The process has been run by the commerce department, which has mostly approved the requests from domestic companies, which have cited the “national security” risks associated with goods including bicycle parts.
But the mechanism has led to a sprawling list of household goods subjected to tariffs of up to 50 per cent on their metal content.
Officials felt the tariff regime was “too complicated to enforce”, one person said, and needed to be simplified.
Countries including the UK, Mexico and Canada as well as EU members could stand to benefit from any easing of the US’s tariffs on goods made of steel and aluminium.

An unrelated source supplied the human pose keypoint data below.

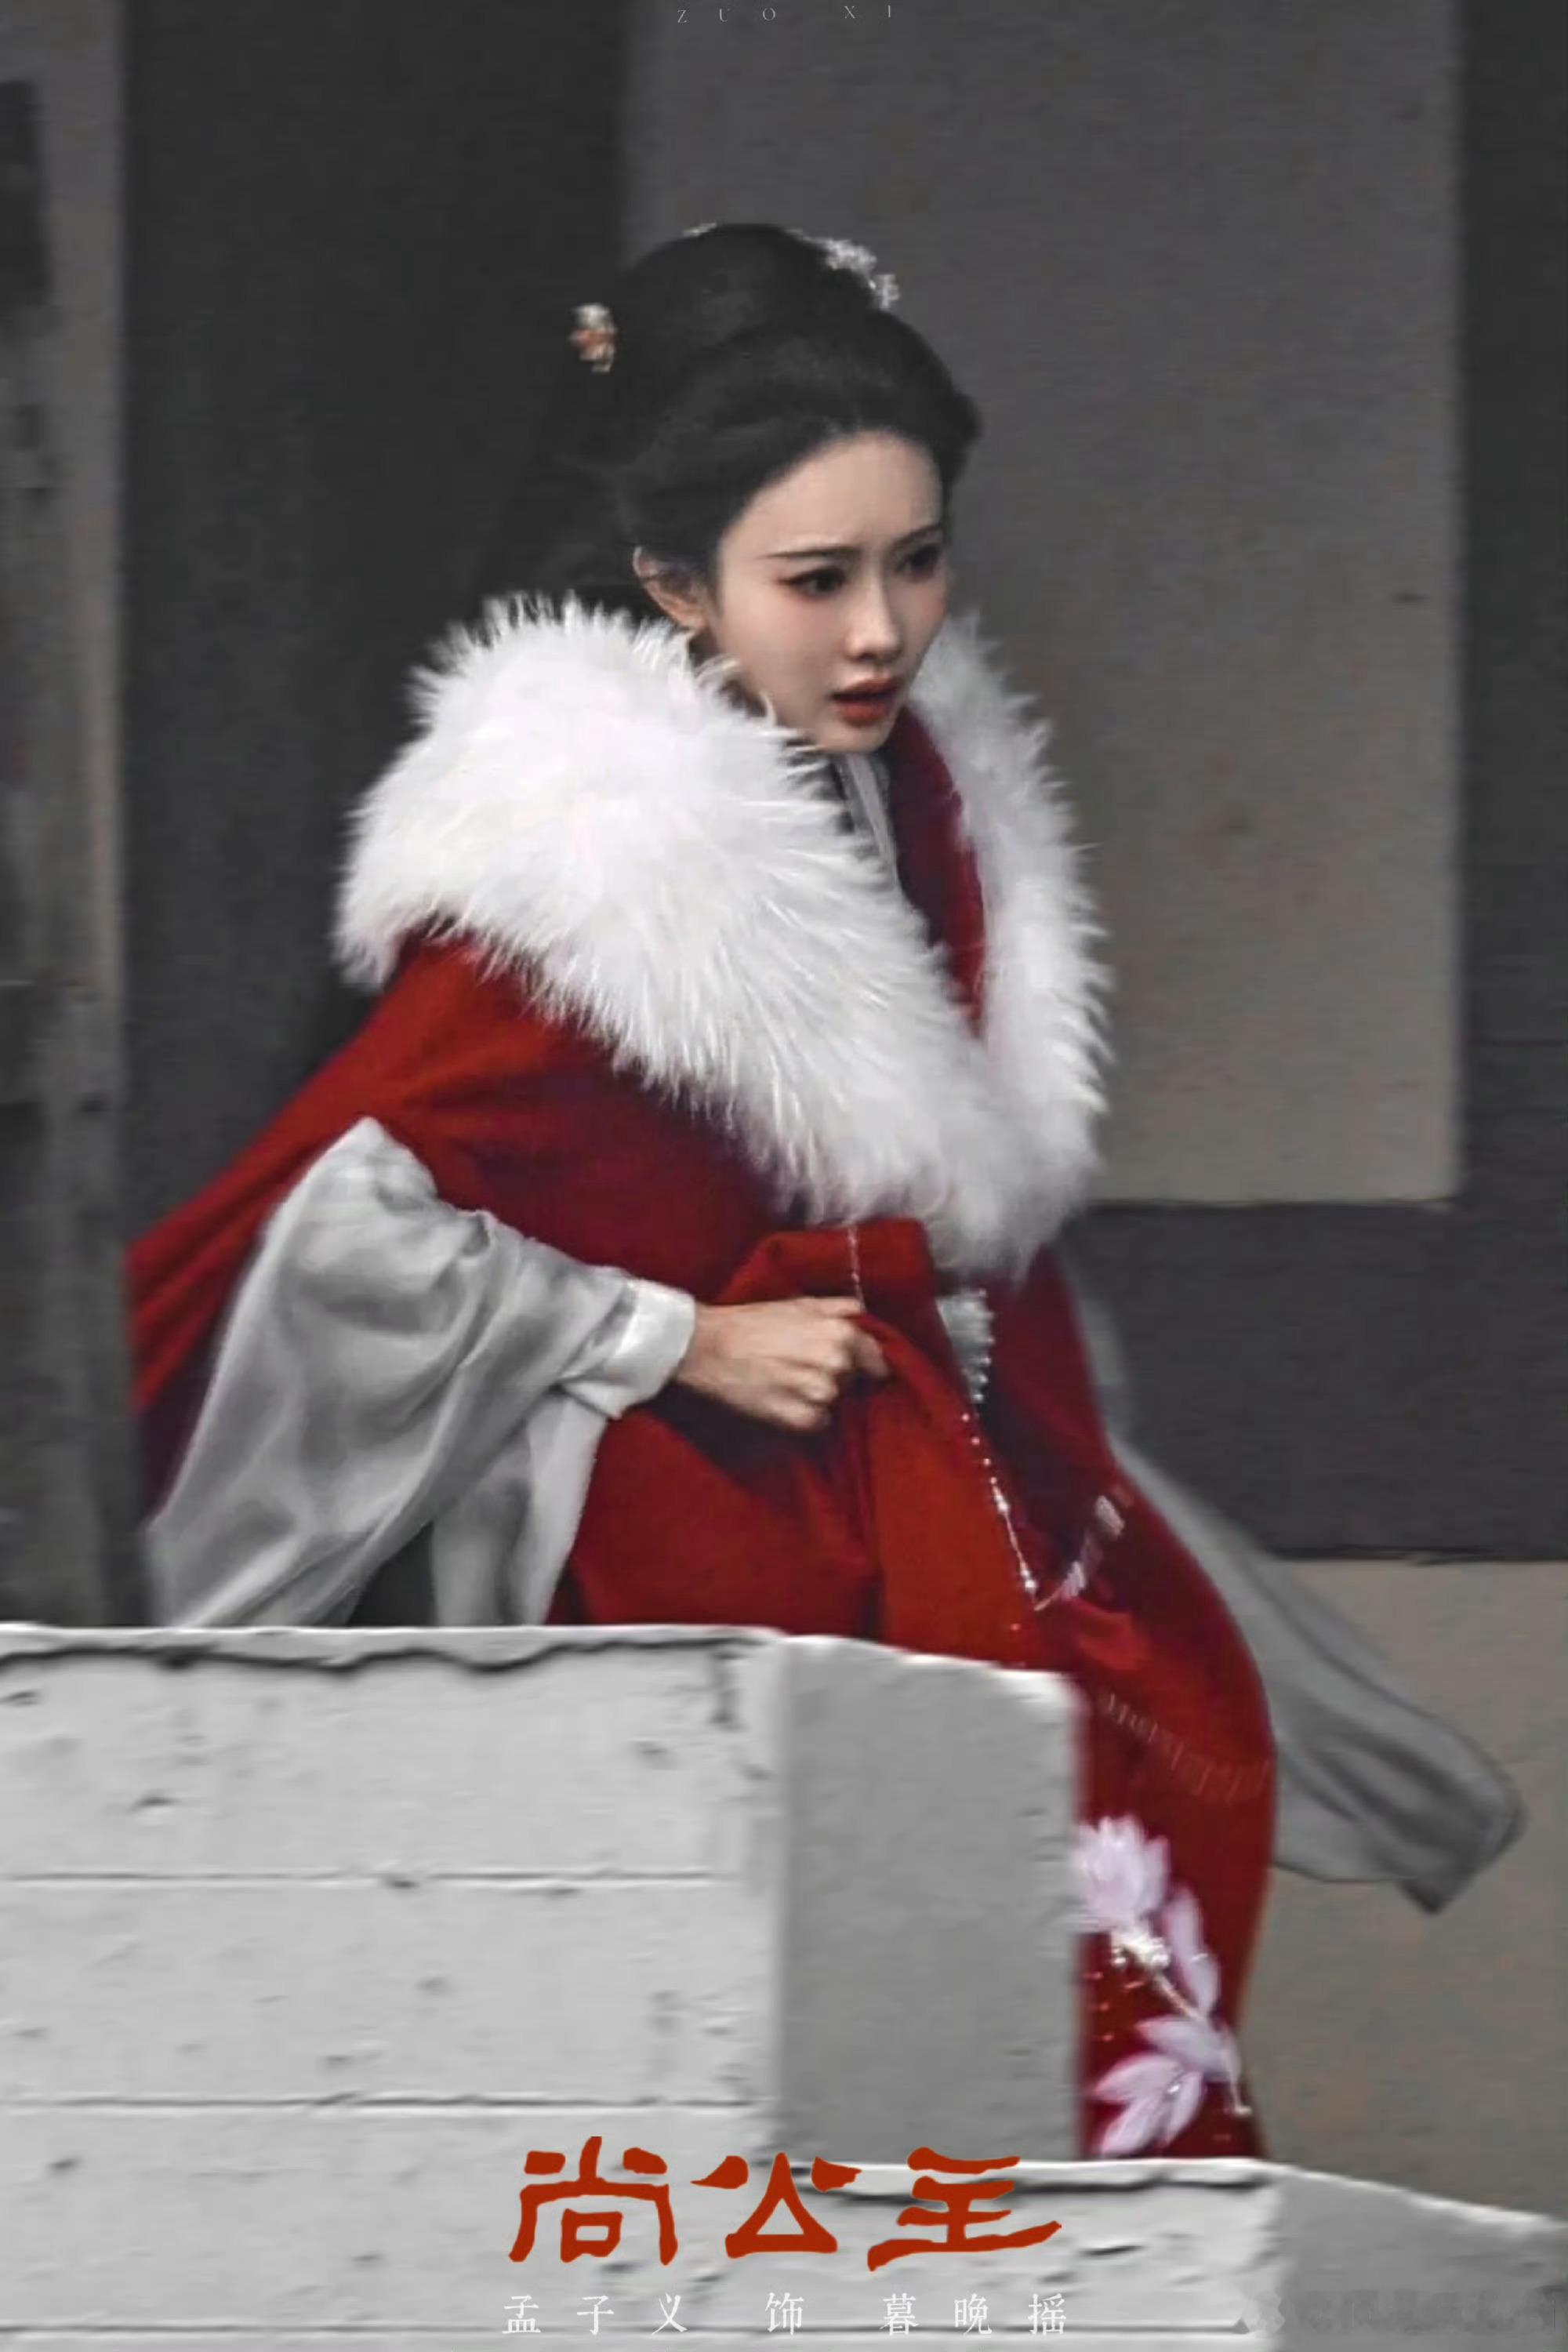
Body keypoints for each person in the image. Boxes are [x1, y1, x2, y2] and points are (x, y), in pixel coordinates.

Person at [126, 223, 1522, 2161]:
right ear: (668, 579)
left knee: (1084, 1865)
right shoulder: (581, 865)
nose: (880, 632)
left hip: (899, 1474)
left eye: (914, 563)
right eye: (815, 580)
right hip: (660, 1531)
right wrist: (669, 1336)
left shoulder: (915, 793)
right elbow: (355, 1238)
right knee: (780, 2029)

One European business leader, who declined to be named, said they knew of a company that had sent four identical containers of machinery to the US and was charged different rates for each one.
The commerce department last offered US companies an opportunity to nominate foreign suppliers to be hit with tariffs in October, but blew past its own 60-day deadline to greenlight new levies.
As part of that round, American manufacturers of mattresses, cake tins and bicycles all lobbied for extra duties on foreign businesses.
The close to 100 filings underscore the broad range of items that companies are now arguing pose a national security risk to the US.
One company argues in its filing that “without bread, buns, baguettes, crusty rolls, cakes, muffins and the like”, soldiers in the US military “will not be able to maintain a healthy diet”.
The commerce department declined to comment. The US trade representative’s office declined to comment. The White House declined to comment.